(Passage for review)
Forum: Building VoltDB Applications

Post: Can a partitioned stored procedure run a query against data in all partitions

Can a partitioned stored procedure run a query against data in all partitions
pricesj
Apr 28, 2015
I know this example is contrived, this could be resolve by changing the partitioning strategy, but presume there are more business requirements to keep the partitioning different.

Consider a stored procedure "ReadAllOrderLinesForOrder" which is partitioned on ClientId, in the call we pass in the ClientId and OrderId, then run a select query against the OrderLine table, where the ClientId and OrderId match. If the OrderLine table is partitioned by StockId, the select query within the stored procedure would need to execute as a multi-partition query.

Is this possible?
Would it have any worrying impact?

Secondly, if say there was a table OrderLinesInOrder, which contains the StockId for the OrderLine, would it be possible to queue up individual queries for each OrderLine with StockId, ClientId and OrderId in the where clause, which effectively queues up a collection of partitioned select queries.

Would this be possible? To call a partitioned stored procedure which calls a collection of partitioned SQL statements onto other partitions?

Thanks in advance,
Stephen
bballard
Apr 28, 2015
Hi Stephen,

You cannot access data in other partitions from within a single-partition procedure. If you partitioned the procedure on ClientId, it runs only on the partition for the given ClientId value passed in. If within the procedure you run a query on a table that is partioned by StockId, you would get an incorrect response, only the subset of records that happen to be in the same partition.

There is an explanation about this, in Using VoltDB section 5.3.3.2 Queries in Single-Partitioned Stored Procedures (http://docs.voltdb.com/UsingVoltDB/designappprocinstall.php#designappsinglesitesp) that I think will be helpful to you.

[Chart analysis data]
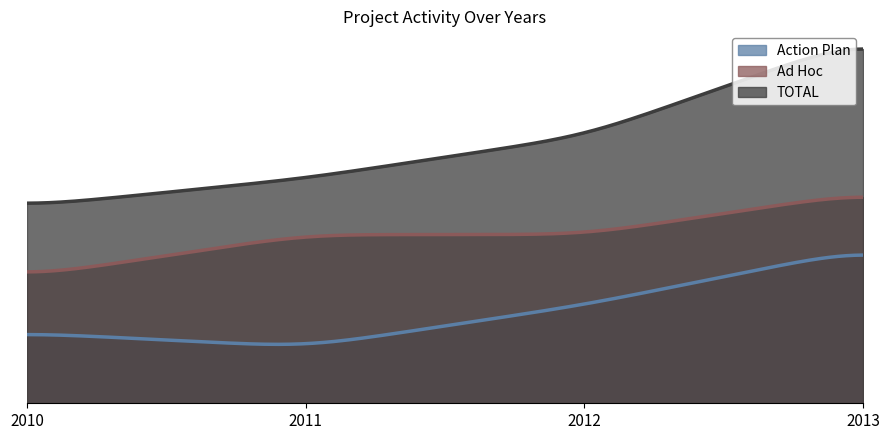

What is the average value of the TOTAL series?

19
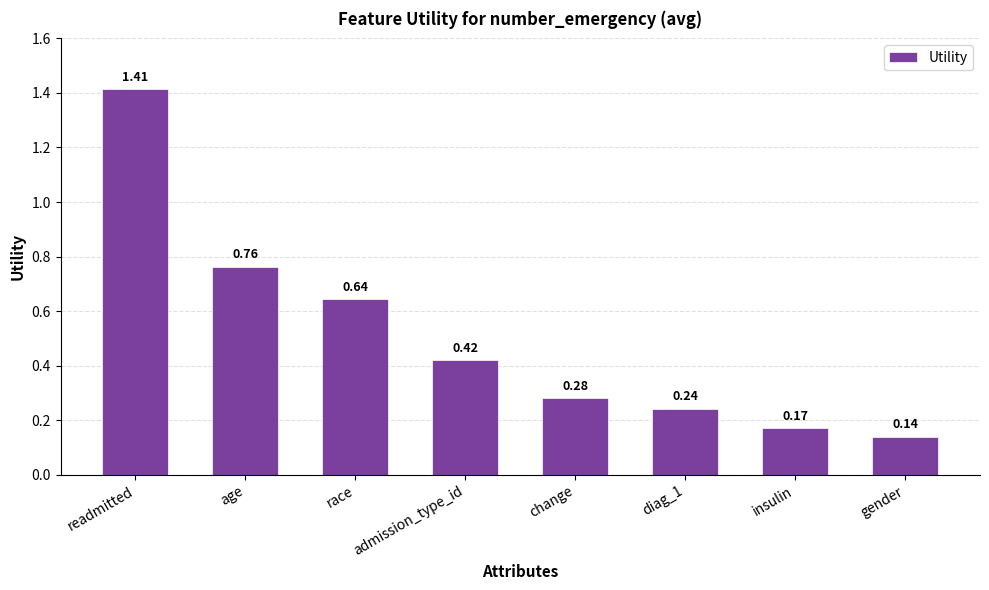

What is the change in value from race to change?

-0.4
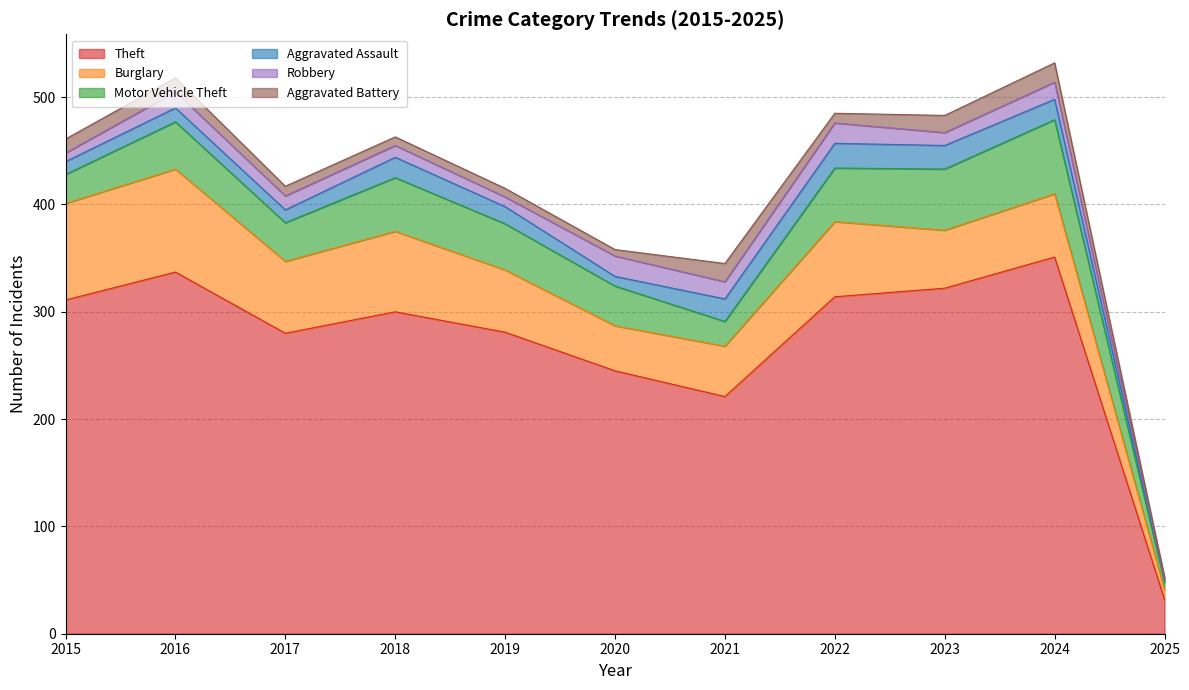

Where is the first local minimum for Motor Vehicle Theft?

2017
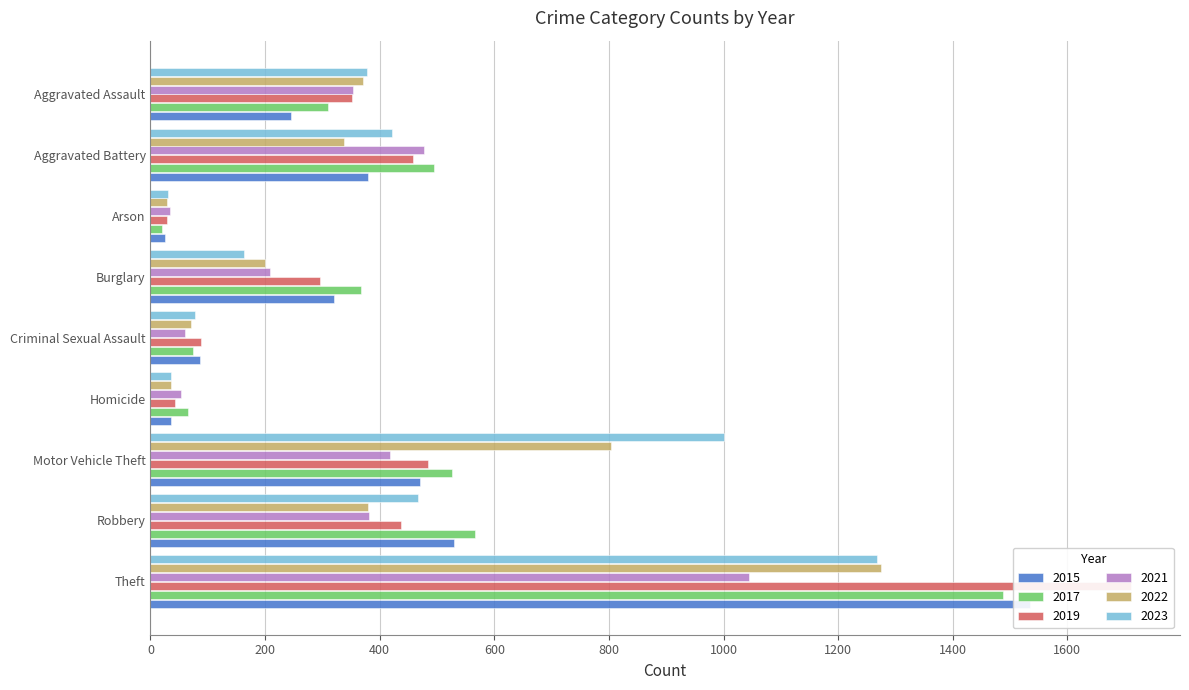

Which series has the largest total across all categories?

2017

(List of tasks)
1) Write out the part of the VoltDB forum thread that opens with the words containing "There is an" and closes with "helpful to you.".
2) Answer these questions about the VoltDB forum thread:
(a) Which column is the stored procedure "ReadAllOrderLinesForOrder" partitioned on?
(b) In the example, which column is the OrderLine table partitioned by?
(c) Which section of Using VoltDB does the reply recommend?
3) Carry on the VoltDB forum thread from the point where it stops.
You won't need the records for any of this.

(Results in order)
1)
There is an explanation about this, in Using VoltDB section 5.3.3.2 Queries in Single-Partitioned Stored Procedures (http://docs.voltdb.com/UsingVoltDB/designappprocinstall.php#designappsinglesitesp) that I think will be helpful to you.

2)
(a) ClientId
(b) StockId
(c) Section 5.3.3.2, Queries in Single-Partitioned Stored Procedures

3)
You could choose to not partition the procedure, and then you could run multi-partition SQL in the procedure, however you want to minimize the percentage of your database workload that runs as multi-partition. Sometimes it may be better to break the work into separate single-partition transactions. For example, you might use a single-partition procedure to query Order and OrderLine partitioned by ClientID. That could return the list of StockIds for the Order lines. Then for each StockId, you might call a single-partition procedure partitioned by StockId to get more data about the stock.

You may have a use case where choosing the ideal partitioning columns is not easy and involves trade-offs. If you'd like to talk it over and get help choosing the best options, you can contact sales@voltdb.com to get connected with an engineer.

Best regards,
Ben
pricesj
Apr 29, 2015
Thanks for the clarification, it was really to help clarify the correct meaning of sentence from the "The Anatomy of a VoltDB Stored Procedure" chapter (http://docs.voltdb.com/UsingVoltDB/DesignProcAnatomy.php#DesignProcQuery)

"Queuing multiple SQL statements improves performance when the SQL queries execute because it minimizes the amount of network traffic within the cluster"

I presume that this statement only applies to none-partitioned stored procedures.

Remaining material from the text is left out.